In my opinion, the average punishments for Canadian crimes are not justified—criminals are getting off easy, and that is unacceptable. Aggravated sexual assault is life without parole for 25 years, yet the average time served is about 37 months. Justification relies on empirical demonstration that general and specific deterrence is accomplished (Brantingham, 2001). General deterrence in this case may result in high recidivism rates due to the fact that this example lacks proportionality and celerity (from previous example). Of the three rules of deterrence, these two are the most important, yet our system seems to disregard them by its actions. While Beccaria would be turning in his grave at the sight of our system’s lenient sentencing, Bentham would argue that our system does not fully utilize his theory of utilitarianism—the greatest good for the greatest number of people (Bentham, 1789, p.80-83). For sexually assaulted victims, the greatest good for the greatest number of them is definitely not to find out that their assaulter has been let out of jail after 37 months. Victims of crime can often take numerous years to recover psychologically from the event, and knowing that their offender will get off easy may instil more fear and anger in the victim, thus inhibiting the recovery process.

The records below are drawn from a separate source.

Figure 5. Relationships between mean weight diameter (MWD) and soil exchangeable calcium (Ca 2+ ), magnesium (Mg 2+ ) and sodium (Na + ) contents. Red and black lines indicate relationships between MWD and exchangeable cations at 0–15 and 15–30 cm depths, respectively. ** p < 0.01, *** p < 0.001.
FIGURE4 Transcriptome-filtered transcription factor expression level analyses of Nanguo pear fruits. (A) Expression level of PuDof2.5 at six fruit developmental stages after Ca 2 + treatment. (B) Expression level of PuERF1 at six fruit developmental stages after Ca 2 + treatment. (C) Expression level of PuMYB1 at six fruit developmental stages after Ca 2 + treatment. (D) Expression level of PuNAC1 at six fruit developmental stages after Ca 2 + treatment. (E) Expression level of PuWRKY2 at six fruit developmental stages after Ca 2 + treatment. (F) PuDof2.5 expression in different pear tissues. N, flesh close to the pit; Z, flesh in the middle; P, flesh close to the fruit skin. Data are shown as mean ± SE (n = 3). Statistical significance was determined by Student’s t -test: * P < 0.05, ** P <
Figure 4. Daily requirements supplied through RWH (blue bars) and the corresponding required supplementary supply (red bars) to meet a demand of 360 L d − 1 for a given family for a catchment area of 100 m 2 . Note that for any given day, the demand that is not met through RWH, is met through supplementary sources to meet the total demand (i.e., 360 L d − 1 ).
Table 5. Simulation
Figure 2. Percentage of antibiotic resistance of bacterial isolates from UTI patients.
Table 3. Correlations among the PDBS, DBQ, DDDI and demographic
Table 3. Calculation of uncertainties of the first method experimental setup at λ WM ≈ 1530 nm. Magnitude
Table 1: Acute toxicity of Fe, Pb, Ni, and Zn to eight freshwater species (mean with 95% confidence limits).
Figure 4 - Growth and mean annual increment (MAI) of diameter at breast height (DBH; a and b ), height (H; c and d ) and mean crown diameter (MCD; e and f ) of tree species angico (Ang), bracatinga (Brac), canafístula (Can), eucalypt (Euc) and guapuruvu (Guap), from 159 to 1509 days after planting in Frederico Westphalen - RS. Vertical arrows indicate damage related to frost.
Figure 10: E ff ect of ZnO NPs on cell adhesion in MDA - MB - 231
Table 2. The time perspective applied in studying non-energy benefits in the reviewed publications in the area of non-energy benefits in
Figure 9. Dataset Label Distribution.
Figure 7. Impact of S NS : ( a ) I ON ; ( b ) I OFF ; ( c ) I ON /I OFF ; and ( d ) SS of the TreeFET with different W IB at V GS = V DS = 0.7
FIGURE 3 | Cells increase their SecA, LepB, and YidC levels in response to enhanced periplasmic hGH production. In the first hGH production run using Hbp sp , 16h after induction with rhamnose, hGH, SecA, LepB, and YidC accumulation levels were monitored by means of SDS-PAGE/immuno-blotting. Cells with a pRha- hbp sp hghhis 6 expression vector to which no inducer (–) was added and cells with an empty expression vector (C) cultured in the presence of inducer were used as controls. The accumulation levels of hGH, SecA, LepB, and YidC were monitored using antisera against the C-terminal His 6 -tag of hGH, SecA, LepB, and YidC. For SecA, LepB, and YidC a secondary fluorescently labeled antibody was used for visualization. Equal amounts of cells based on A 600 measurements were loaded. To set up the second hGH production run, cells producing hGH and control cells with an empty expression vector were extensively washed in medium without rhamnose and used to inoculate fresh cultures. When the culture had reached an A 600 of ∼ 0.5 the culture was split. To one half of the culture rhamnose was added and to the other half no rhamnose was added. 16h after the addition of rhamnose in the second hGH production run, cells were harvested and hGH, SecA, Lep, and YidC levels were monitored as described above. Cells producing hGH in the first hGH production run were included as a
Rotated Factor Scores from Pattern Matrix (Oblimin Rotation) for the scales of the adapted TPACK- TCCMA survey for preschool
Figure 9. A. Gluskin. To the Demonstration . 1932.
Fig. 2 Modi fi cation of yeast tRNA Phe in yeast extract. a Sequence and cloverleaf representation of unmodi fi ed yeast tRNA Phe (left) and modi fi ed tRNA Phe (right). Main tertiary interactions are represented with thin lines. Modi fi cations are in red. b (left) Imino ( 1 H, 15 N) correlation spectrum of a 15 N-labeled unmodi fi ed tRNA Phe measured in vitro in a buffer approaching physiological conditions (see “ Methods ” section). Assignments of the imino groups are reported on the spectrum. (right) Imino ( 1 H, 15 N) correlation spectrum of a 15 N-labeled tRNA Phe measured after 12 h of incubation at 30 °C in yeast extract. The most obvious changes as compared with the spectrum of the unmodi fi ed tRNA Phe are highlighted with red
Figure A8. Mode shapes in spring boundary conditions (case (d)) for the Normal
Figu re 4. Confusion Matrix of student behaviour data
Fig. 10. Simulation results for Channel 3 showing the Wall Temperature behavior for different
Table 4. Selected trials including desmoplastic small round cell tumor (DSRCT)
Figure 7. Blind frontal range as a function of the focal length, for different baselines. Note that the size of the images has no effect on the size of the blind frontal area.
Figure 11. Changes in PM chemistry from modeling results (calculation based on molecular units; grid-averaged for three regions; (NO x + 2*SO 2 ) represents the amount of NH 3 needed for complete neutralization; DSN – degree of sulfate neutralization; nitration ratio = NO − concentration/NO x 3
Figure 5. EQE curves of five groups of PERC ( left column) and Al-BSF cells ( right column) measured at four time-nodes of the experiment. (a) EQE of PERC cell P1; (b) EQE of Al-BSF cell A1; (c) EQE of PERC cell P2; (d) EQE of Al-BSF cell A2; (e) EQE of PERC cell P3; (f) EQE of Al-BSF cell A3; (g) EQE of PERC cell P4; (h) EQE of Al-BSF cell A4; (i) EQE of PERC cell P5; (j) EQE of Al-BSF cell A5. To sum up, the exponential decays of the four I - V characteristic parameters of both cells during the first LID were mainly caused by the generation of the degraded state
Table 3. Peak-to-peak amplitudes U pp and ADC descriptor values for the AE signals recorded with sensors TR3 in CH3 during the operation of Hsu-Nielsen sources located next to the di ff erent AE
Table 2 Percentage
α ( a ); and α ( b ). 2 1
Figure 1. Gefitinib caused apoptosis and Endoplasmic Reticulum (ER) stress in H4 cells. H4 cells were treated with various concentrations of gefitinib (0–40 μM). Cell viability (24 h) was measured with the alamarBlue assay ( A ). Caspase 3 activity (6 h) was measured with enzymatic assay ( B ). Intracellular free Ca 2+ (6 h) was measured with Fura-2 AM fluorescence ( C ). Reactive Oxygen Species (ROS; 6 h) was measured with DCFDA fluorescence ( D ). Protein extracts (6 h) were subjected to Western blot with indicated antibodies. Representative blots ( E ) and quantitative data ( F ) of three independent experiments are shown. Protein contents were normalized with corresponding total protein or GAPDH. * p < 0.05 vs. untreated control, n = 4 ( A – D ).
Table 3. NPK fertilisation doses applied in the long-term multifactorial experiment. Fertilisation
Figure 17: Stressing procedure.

If one breaches a contract, he/she will be penalized; therefore it is understandable that punishment is the consequence of committing a crime because a crime is a breach of the social contract to which we all are bided to. Punishments should be legally fair and effective, and made known to the rationally, calculating public. Our criminal justice system proves to be a lenient one by definition of its duration of sentences, thereby, lowering its efficacy—but nothing states that doing so is prohibited. If a punishment is excessively harsher than the crime, it can be considered a vengeance by the state (Beccaria, 1764, p.280-281), defies the theory of utilitarianism—the offender is also entitled to as much freedom has he/she possibly can be entitled to under situational circumstances—and is unjust. No Ex Post Facto criminal laws are allowed—they must be announced first, then used—if there is no law for a crime, then it is not a crime by definition (Brantingham, 2001). In order for the law to be made known to the public, it also must be written in an understandable language and published before it goes into effect so people can understand and obey it. Classical theory is also supported by due process—to ensure that the government does not act oppressively or tolerate appreciable risks of inaccurate findings of guilt (Packer, 1968, p.303-305). This is probably where certain individuals may see the criminal justice system as lenient since due process advocates are willing to release the factually guilty to deter government violations of rights. The Rule of Strict Interpretation states that the scope of criminal law should be applied to the smallest possible set of behaviours and judicial application of it should always opt to cover the fewest possible types of behaviour (Brantingham, 2001). Therefore, if the law restricts too many behaviors, then too many things will be considered a crime, and the purpose of the social contract will be flawed.
Beccaria and Bentham were strong influences in the Classical School of Criminology. Being advocates of the social contract they believed that it was in the society’s best interest that the government ensured the safety and happiness of society. Beccaria believed that efficacy in the law and its punishments would ensure this security while Bentham’s utilitarianism complimented this belief. Together they formed the basis for future generations of criminal justice systems around the world—including our very own Canadian criminal justice system today.